# Y varies directly as the square of x

• Sep 29th 2011, 10:23 AM
FailInMaths
Y varies directly as the square of x
Question:
Given that $\displaystyle y$ varies directly as the square of $\displaystyle x$ and that $\displaystyle y=12$ when $\displaystyle x=2$, find
(a) the equation relating $\displaystyle x$ and $\displaystyle y$
(b) the values of $\displaystyle x$ when $\displaystyle y=-27$

My solution: (a)

$\displaystyle y=k(x^2)$
$\displaystyle k=y/x^2$
$\displaystyle =12/2^2$
$\displaystyle =12/4$
$\displaystyle =3$
$\displaystyle y=3x^2$

(b)

$\displaystyle -27=3x^2$
$\displaystyle x^2=-27/3$
$\displaystyle =-9$
$\displaystyle x= ?$

How do I solve for (b)?

Thanks
• Sep 29th 2011, 11:36 AM
Quacky
Re: Y varies directly as the square of x
This is annoying me because I can't see a mistake with your work. Is that *exactly* the wording of the question? I mean, I honestly doubt you're expected to put $\displaystyle x=\pm 3i$ as your answer.
• Sep 29th 2011, 11:49 AM
FailInMaths
Re: Y varies directly as the square of x
Quote:

Originally Posted by Quacky
This is annoying me because I can't see a mistake with your work. Is that *exactly* the wording of the question? I mean, I honestly doubt you're expected to put $\displaystyle x=\pm 3i$ as your answer.

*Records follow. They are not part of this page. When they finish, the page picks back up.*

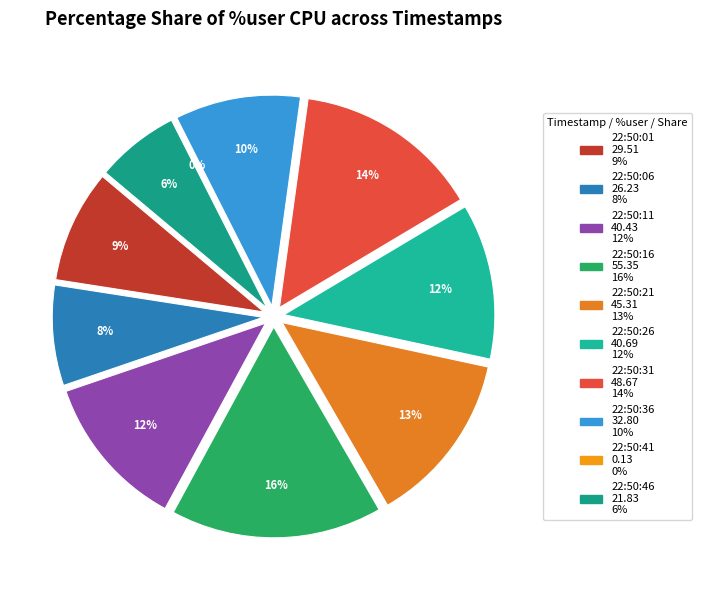

How many segments does this pie chart have?

10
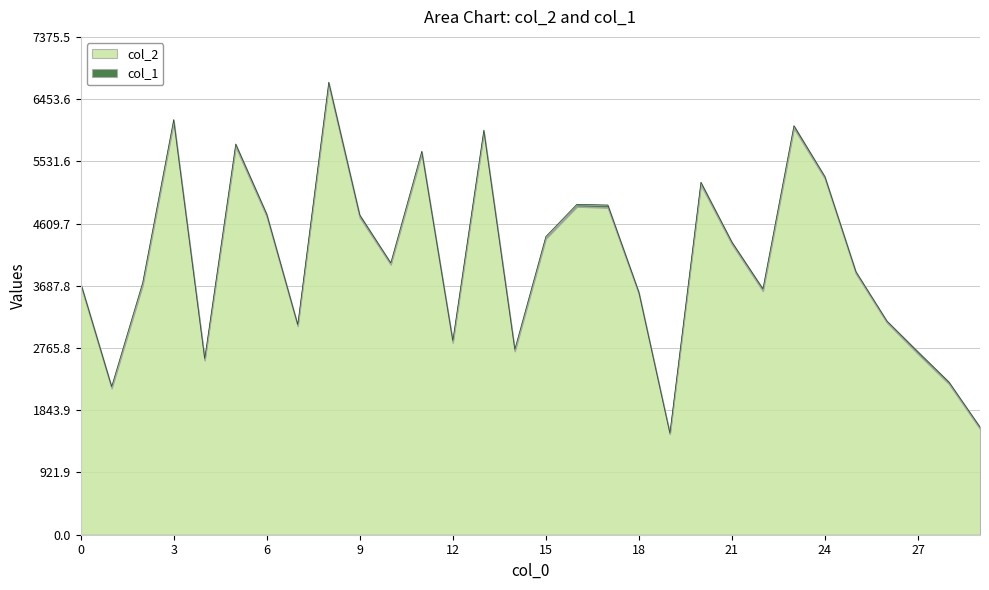

What is the sum of the values at 21 and 28?

6536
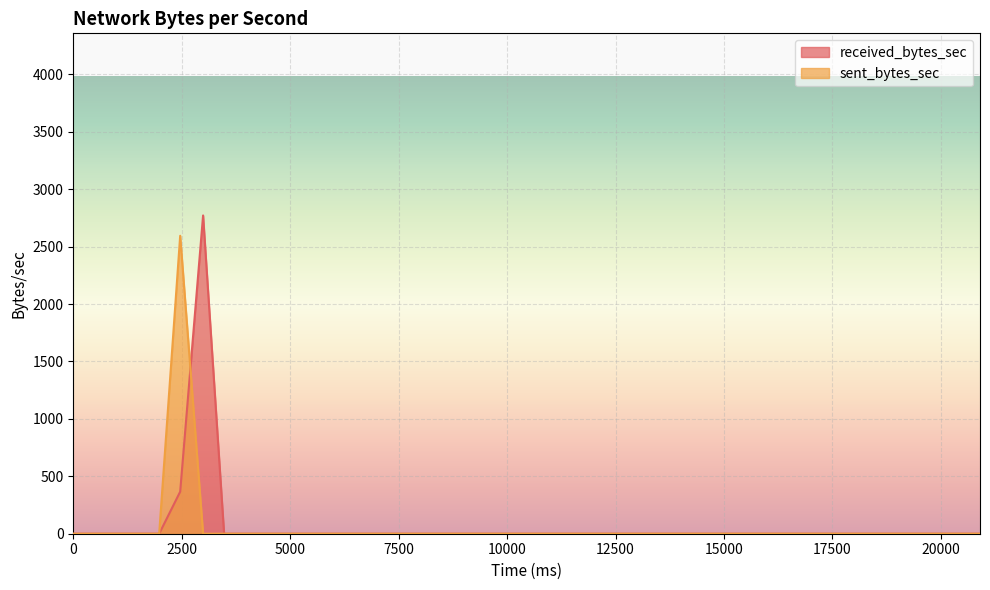

What is the greatest value displayed?

2772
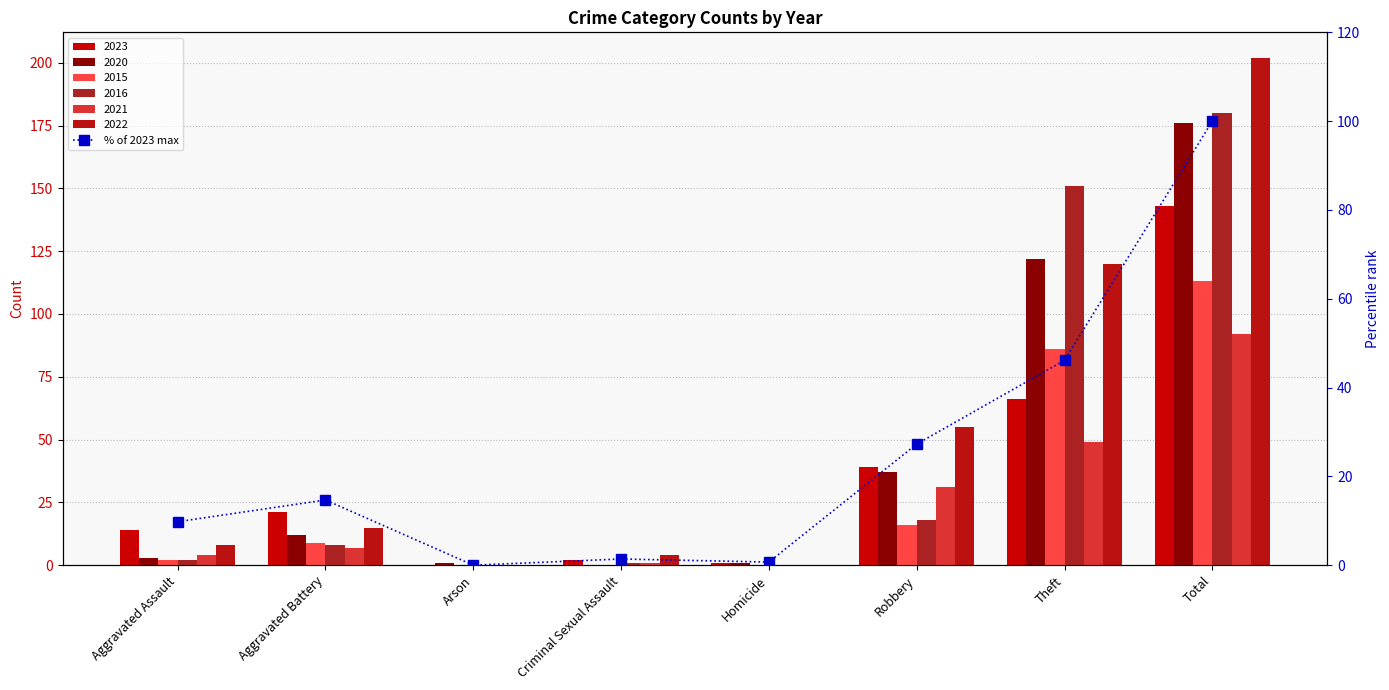

Reading left to right, extract all data points from this chart.

9.8	14.7	0.0	1.4	0.7	27.3	46.2	100.0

Yeah, every detail of the question is stated here. Got to agree with you, but that answer you gave is about Imaginary number?
• Sep 29th 2011, 11:51 AM
Quacky
Re: Y varies directly as the square of x
Quote:

Originally Posted by FailInMaths
Yeah, every detail of the question is stated here. Got to agree with you, but that answer you gave is about Imaginary number?

Yes, and this doesn't seem to be the sort of question that would involve imaginary numbers.